Res judicata bars property owner’s insurance suit, COA rules

A trial court properly rejected a second lawsuit brought by a Gary property owner who had already sued its insurer for coverage in a previous case involving the same parties, losses and issues, the Indiana Court of Appeals ruled Wednesday.

The dispute involves an apartment building owned by HERCO LLC. The building caught fire in April 2012, and HERCO reported the loss to Auto-Owners Insurance Company. HERCO also reported a loss in July 2012 after unknown persons vandalized and stole property from the building. Auto-Owners provided partial compensation, but the parties disagreed on the value of the loss and amount due to HERCO.

Thus, in February 2013, HERCO filed for an umpire to complete an insurance appraisal. The appraiser found the cash value of damages from the fire to be $435,000 and the business interruption to be $36,000. As for the July 2012 incident, the appraiser found damages totaling $109,739 and business interruption losses totaling $10,000.

Auto-Owners paid out the policy limit for the fire claim and in September 2015 agreed to pay the balance of the appraisal as to the theft and vandalism. Then in October 2015, HERCO filed a second suit, claiming Auto-Owners had breached the contract by not issuing payment until nearly two years after the appraisal award was entered. Meanwhile, the parties filed a release and satisfaction appraisal award in the first suit.

Auto-Owners moved for summary judgment in the second suit in November 2019, claiming, among other things, that HERCO’s second case was barred by the doctrine of res judicata. The Lake Superior Court agreed, granting summary judgment to Auto-Owners.

HERCO appealed, relying on Huber v. United Farm Family Mutual Insurance Company, 856 N.E.2d 713 (Ind. Ct. App. 2006), for the proposition that the release and satisfaction entered in the first case was not a judgment on the merits. The Indiana Court of Appeals, however, distinguished Huber.

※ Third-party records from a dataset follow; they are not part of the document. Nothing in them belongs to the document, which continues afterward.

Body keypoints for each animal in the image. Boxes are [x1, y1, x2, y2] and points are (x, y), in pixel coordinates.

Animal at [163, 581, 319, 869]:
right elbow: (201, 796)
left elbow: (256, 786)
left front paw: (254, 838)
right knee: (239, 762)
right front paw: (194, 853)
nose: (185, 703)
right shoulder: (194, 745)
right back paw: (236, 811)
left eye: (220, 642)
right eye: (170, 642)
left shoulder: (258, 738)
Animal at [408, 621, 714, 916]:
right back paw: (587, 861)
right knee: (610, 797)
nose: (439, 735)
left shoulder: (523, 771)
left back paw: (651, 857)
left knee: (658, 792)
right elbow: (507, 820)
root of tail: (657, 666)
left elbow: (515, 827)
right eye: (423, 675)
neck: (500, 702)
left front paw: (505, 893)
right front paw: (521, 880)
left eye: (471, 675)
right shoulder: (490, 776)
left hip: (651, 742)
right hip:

Huber differs from the case at bar because HERCO and Auto-Owners continued to litigate the First Suit for years after entry of the appraisal award,” Judge Melissa May wrote Wednesday. “The parties engaged in discovery and Auto-Owners contested whether its policy covered the theft and vandalism portion of the appraisal award. Thus, the release and satisfaction filed in the First Suit constitutes judgment on the merits by a court of competent jurisdiction for res judicata purposes.”

The appellate court also rejected HERCO’s argument that the issues in the two cases were different, writing that “HERCO will need to prove that the insurance contract clearly covered the full appraisal award and that Auto-Owners’ continued litigation of the First Suit after entry of the appraisal award was unfounded. … HERCO will therefore need to rely on the same evidence used in the First Suit to prove it was entitled to the full appraisal award.”

“HERCO’s designation of the settlement of the First Suit in opposition to Auto-Owners’ motion for summary judgment as evidence of Auto-Owner’s liability for the theft and vandalism portions of the appraisal award demonstrates the connection between the First Suit and the Second Suit,” May continued. “Thus, the identity of the issues requirement is met.”

Finally, the COA rejected the claim that HERCO could not bring the second suit until after Auto-Owners agreed to pay in full because that is when the claims raised in the second case accrued.

“Here, HERCO and Auto-Owners were already involved in the First Suit when the appraisal award was entered. HERCO could have pursued both a claim for judgment on the appraisal award and claims for bad faith and breach of contract in the First Suit by amending its complaint, but HERCO did not do so,” May wrote.

“The issues in the First Suit and the Second Suit are inextricably intertwined, and the trial court did not err in grating Auto-Owners’ motion for summary judgment.”

The case is Herco, LLC v. Auto-Owners Insurance Company, 20A-PL-1682.